O CID-11, como seus predecessores, tem esquizofrenia conceituada a partir de uma abordagem categórica, seguindo os princípios do modelo biomédico.6,78,79 A aplicação desse modelo possibilitou o diagnóstico e o manejo clínico de quadros psicóticos crônicos 7; no entanto, também mostrou que as condições de psicose, incluídas no construto da esquizofrenia, não apresentam as características de uma entidade categórica.9,80,81 Isso é evidenciado pelos problemas diagnósticos que surgem na avaliação de casos que apresentam conjuntamente sintomas de psicose e humor, 82 a alta comorbidade apresentada pela esquizofrenia com outros transtornos mentais83,84 e as dificuldades no diagnóstico de quadros psicóticos sublimiar.82 Assim, embora a esquizofrenia seja conceituada como uma entidade categórica nos sistemas de classificação diagnóstica atuais, a doença psicótica o faz não parecem possuir tal característica.82 Isso colocou em questão as estritas separações entre transtornos mentais (zona de raridade) assumidas pela abordagem categórica9,85 e, portanto, a adequação desta abordagem para o estudo da doença psicótica.86
A abordagem dimensional é um modelo alternativo para o estudo da esquizofrenia.87-89 Esta abordagem considera a existência de uma variação quantitativa e gradual entre os diferentes transtornos mentais e entre “normalidade” e doença.81 A abordagem dimensional coloca a esquizofrenia junto com o transtorno esquizoafetivo e o transtorno bipolar com sintomas psicóticos dentro do espectro psicótico.88,90 Assim, considera que os transtornos dentro do espectro este espectro compartilha vários fatores etiológicos (genéticos e ambientais) 91-93 e que enquanto fatores compartilhados explicam o desenvolvimento da psicose, fatores não compartilhados explicam os sintomas específicos de cada doença.87,93 A influência da abordagem dimensional na CID-11 e o DSM-5 é observado no sistema de avaliação do especificador de sintomas (classificação da gravidade) e em nome do bloqueio nos transtornos psicóticos do DSM-5 (“espectro da esquizofrenia e outros transtornos psiquiátricos primários”). 22,73 A abordagem dimensional não excluir a abordagem categórica; portanto, o estudo da esquizofrenia está sendo considerado com um modelo híbrido que combina a abordagem categórica e dimensional.81,94 Um exemplo disso está no estadiamento clínico da esquizofrenia que visa prevenir a progressão do transtorno para estágios avançados ou promover um retorno a estágios menos graves ou mesmo remissão completa.95 Para tanto, estuda a doença psicótica em um continuum de gravidade em seus diferentes estágios (por exemplo, fase prodrômica, primeiro episódio psicótico e fase crônica) e propõe estratégias terapêuticas específicas em cada uma.96
As mudanças propostas na esquizofrenia não se referem apenas à sua conceituação, mas também ao seu nome.

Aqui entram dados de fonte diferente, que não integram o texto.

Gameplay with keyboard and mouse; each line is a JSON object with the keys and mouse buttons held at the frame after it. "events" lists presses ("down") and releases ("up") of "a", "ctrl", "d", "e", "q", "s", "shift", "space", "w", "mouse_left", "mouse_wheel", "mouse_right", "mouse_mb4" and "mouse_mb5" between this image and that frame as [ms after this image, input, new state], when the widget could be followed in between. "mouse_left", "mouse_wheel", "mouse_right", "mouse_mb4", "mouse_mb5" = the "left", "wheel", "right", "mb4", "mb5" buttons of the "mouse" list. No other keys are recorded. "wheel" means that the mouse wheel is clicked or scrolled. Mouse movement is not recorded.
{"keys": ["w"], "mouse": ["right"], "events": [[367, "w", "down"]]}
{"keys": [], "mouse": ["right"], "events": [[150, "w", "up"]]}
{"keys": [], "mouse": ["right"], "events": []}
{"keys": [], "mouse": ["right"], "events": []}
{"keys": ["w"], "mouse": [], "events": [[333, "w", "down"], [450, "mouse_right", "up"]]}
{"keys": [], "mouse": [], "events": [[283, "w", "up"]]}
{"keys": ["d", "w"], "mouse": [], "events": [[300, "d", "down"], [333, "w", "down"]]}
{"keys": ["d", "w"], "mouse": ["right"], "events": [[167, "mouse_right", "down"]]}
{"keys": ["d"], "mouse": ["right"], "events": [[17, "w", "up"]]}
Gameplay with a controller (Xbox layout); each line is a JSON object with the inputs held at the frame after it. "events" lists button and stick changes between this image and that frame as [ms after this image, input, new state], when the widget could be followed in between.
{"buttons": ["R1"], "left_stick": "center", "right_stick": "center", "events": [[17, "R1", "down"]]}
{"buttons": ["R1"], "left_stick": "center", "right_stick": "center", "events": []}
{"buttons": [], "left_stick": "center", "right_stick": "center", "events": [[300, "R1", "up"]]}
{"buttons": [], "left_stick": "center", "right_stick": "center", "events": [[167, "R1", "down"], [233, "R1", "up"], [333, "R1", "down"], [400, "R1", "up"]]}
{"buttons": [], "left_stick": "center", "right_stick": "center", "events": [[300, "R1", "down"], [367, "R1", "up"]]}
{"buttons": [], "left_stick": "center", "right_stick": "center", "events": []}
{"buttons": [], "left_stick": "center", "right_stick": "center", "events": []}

Diferentes movimentos compostos por profissionais de saúde, pacientes e familiares têm convocado uma mudança no nome do transtorno.97,98 Esses movimentos argumentam que o termo “esquizofrenia” é altamente estigmatizante e está associado à desesperança, violência e discriminação.97, 99 Portanto, eles argumentam que esse nome impacta negativamente em pacientes que não só têm que conviver com os sintomas do transtorno, mas também com a pressão social causada pela doença.100,101 Nesse sentido, novos nomes têm sido propostos para substituir o nome esquizofrenia, 97 como “doença de Kraepelin-Bleuler”, 102 “síndrome de suscetibilidade à psicose” 103 e “doença de Bleuler” .104 Essas ideias foram adotadas em países asiáticos que mudaram o nome da esquizofrenia para “transtorno de integração” (Japão), “transtorno de sintonização” e “disfunção de pensamento e percepção” (Hong Kong e Taiwan) .105 As mudanças propostas na abordagem do estudo e nomenclatura da esquizofrenia estão na agenda para versões futuras do o CID e o DSM.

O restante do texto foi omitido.